• EXERCISE PROMPT
The response must be made up of the lines in the entries below that contain "frame".

>>>

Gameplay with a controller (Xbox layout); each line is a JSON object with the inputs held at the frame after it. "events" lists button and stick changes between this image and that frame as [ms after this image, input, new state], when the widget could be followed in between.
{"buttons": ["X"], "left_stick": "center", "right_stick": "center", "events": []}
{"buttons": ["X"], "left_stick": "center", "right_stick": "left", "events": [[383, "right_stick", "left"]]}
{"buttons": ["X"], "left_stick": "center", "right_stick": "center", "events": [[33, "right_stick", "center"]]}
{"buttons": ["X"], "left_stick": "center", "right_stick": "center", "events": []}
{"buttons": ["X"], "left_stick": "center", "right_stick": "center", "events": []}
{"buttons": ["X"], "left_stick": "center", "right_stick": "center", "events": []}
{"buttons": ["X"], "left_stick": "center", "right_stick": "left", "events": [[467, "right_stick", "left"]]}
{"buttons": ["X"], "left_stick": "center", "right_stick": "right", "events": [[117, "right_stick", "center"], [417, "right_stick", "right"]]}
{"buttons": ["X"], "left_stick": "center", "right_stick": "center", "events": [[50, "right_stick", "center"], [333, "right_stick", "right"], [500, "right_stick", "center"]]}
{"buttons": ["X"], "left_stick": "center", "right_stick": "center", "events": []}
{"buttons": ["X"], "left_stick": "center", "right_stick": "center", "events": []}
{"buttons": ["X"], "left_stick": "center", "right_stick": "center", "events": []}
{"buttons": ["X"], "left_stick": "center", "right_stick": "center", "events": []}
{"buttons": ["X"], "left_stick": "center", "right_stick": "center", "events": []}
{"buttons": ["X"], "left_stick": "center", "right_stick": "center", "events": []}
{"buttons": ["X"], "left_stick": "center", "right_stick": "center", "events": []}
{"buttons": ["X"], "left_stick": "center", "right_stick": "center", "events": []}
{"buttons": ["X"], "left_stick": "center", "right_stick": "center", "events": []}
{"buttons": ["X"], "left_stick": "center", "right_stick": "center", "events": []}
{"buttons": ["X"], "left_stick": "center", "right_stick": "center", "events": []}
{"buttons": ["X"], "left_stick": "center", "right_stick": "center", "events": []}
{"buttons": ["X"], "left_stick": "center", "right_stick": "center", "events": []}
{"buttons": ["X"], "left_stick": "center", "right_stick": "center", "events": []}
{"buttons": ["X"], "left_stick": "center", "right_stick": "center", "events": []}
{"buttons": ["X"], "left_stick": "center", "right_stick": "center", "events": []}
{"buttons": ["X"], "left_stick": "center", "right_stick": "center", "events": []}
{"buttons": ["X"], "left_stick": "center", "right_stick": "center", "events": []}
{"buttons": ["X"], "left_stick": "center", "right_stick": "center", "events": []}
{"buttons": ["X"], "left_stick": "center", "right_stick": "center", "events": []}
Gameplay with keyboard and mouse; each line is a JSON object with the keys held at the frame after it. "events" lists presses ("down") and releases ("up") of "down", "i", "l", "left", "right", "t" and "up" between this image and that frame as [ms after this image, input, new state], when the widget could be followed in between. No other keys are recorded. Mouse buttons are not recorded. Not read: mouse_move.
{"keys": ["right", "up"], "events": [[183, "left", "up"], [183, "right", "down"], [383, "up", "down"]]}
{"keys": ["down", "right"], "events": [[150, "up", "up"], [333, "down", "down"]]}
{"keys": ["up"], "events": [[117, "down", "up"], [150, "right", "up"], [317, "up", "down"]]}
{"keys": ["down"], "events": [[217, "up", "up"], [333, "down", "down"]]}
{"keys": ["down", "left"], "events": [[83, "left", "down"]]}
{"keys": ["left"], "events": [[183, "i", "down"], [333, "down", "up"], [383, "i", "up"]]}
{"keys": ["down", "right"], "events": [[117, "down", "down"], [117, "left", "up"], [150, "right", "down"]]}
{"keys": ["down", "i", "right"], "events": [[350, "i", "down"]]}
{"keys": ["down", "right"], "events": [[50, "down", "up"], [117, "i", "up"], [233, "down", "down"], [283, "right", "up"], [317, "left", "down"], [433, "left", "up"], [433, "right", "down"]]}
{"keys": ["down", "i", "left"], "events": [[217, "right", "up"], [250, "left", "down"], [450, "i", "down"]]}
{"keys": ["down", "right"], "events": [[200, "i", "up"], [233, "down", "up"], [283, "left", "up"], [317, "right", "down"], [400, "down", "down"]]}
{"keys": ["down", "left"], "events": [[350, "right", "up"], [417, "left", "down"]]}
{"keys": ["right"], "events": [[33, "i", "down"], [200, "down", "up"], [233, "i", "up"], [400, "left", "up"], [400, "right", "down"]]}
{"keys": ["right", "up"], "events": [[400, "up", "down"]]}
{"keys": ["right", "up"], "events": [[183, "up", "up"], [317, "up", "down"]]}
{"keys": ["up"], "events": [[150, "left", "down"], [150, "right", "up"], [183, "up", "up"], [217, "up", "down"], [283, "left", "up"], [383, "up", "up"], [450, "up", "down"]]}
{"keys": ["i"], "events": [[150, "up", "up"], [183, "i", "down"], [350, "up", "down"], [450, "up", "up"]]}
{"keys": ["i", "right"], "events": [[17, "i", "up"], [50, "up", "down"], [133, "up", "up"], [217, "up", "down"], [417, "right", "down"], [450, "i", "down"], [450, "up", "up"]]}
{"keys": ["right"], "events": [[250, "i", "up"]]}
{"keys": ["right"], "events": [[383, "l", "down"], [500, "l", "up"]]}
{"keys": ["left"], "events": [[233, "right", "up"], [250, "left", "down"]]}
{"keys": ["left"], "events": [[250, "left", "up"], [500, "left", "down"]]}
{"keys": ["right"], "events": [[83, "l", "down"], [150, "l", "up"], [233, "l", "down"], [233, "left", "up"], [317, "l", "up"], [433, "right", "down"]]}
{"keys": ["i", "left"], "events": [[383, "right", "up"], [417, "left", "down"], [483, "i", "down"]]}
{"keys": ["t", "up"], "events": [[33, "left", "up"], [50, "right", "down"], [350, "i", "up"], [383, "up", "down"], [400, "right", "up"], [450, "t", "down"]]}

<<<

• OUTPUT
Gameplay with a controller (Xbox layout); each line is a JSON object with the inputs held at the frame after it. "events" lists button and stick changes between this image and that frame as [ms after this image, input, new state], when the widget could be followed in between.
Gameplay with keyboard and mouse; each line is a JSON object with the keys held at the frame after it. "events" lists presses ("down") and releases ("up") of "down", "i", "l", "left", "right", "t" and "up" between this image and that frame as [ms after this image, input, new state], when the widget could be followed in between. No other keys are recorded. Mouse buttons are not recorded. Not read: mouse_move.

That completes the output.